Mr O'Reilly said in preparation for Brexit, Dublin Port has provided facilities on 10 hectares of port lands for State agencies including Customs and the Department of Agriculture, Food and the Marine.

"This is a significant loss of scarce lands which we had never envisaged when first developing the masterplan in 2012," he said.

On the impact of coronavirus, Mr O'Reilly said that while Covid-19 "will inevitably have a negative impact on our throughput volumes and consequently on our revenues, Dublin Port remains a key part of national infrastructure and a key node within the transport chain to ensure the continued flow of essential imports and exports".

Last year,  Mr O'Reilly's pay package remained unchanged at €359,000, made up of €185,000 in salary, €161,000 in other benefits and fees of €13,000.

The accounts show that 28 employees at Dublin Port last year earned between €100,000 and €200,000, made up of 16 earning between €100,000 and €125,000; five between €125,000 and €150,000; four between €150,000 and €175,000 and three between €175,000 and €200,000.

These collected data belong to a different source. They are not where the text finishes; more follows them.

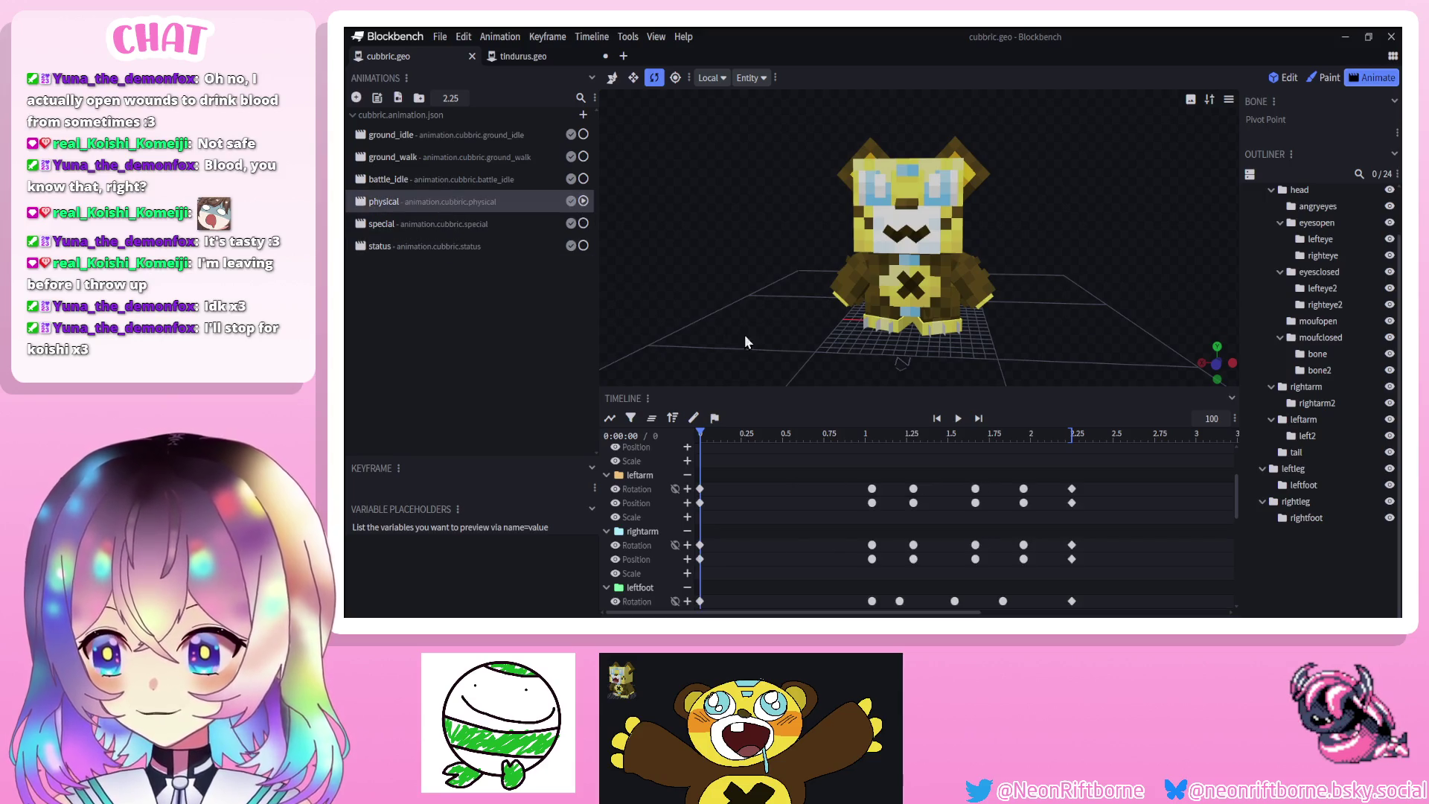
# Preview the physical animation, then in the special animation rotate both arms at 0.92 s
pyautogui.click(956, 418)
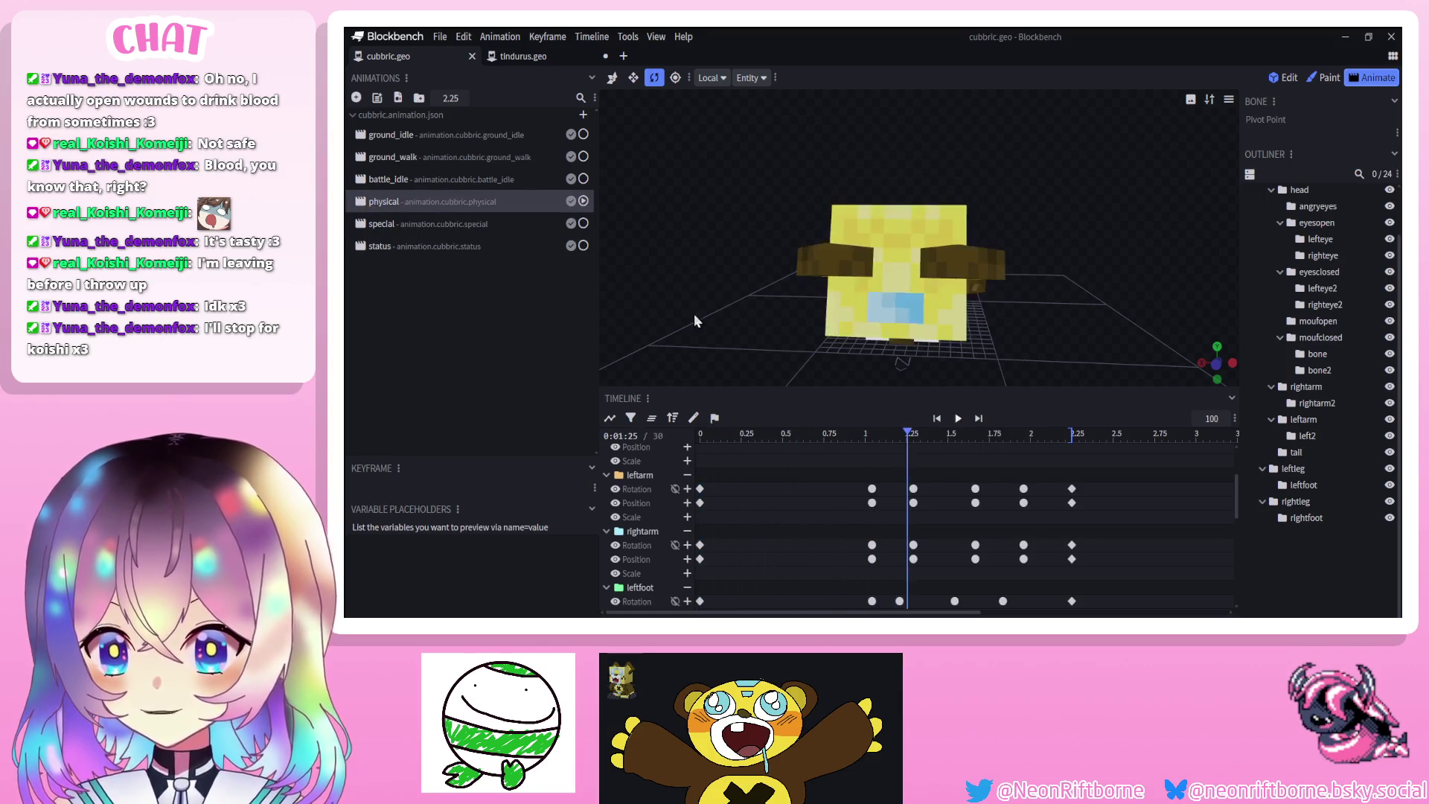
pyautogui.click(381, 223)
pyautogui.click(956, 419)
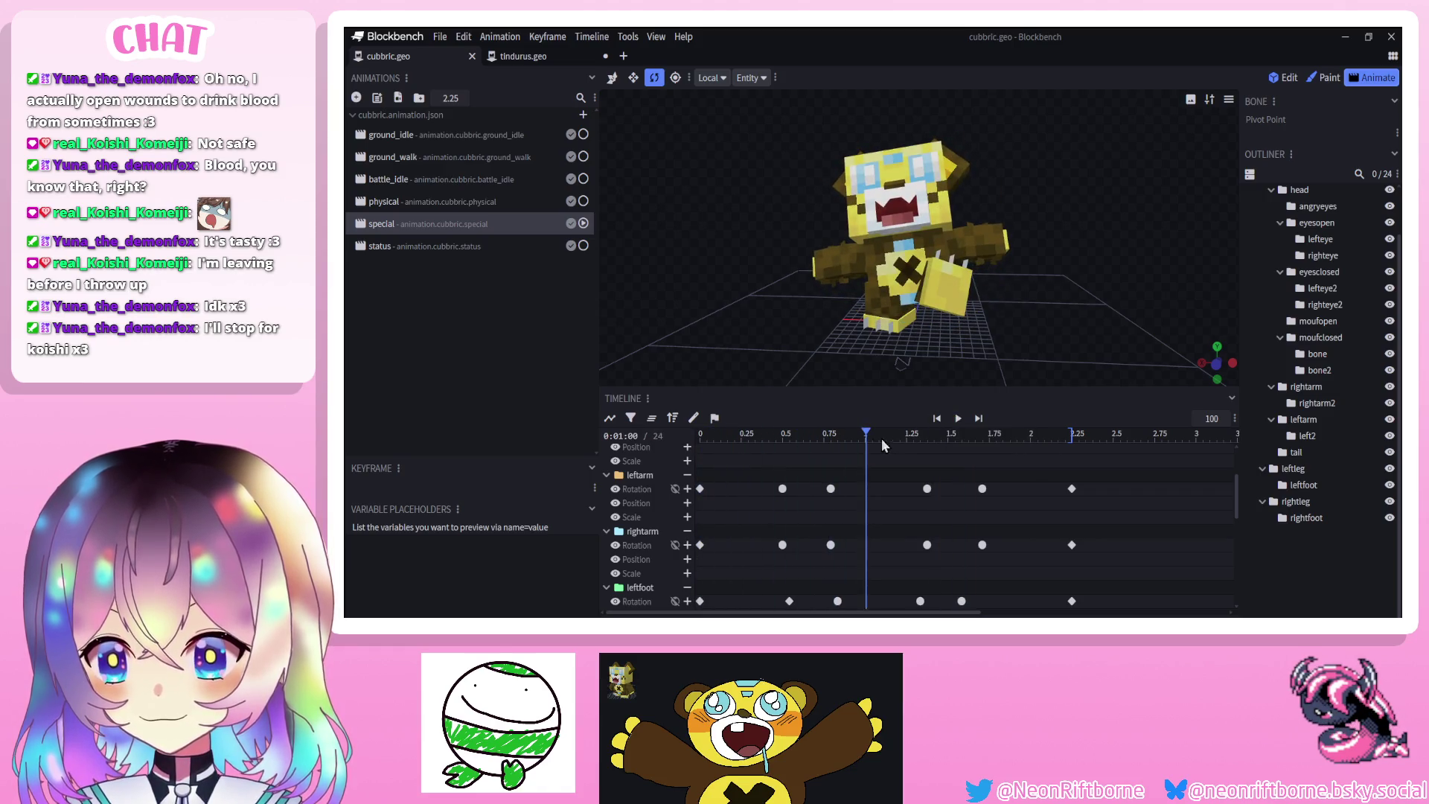
pyautogui.moveTo(865, 437); pyautogui.dragTo(849, 438)
pyautogui.click(958, 241)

Numbers employed by the Dublin Port Company last year totalled 162 and staff costs last year increased to €15.98m from €15.26m.

Pay to key management personnel last year totalled €2.15m.

Dublin Port's shareholder funds at the end of last year totalled €470m that included accumulated profits of €455m. 

The port company's cash funds last year increased to €77.3m from €43.25m.  

The port last year paid dividends of €4.1m to the State and this followed dividends of €12.1m paid in 2018.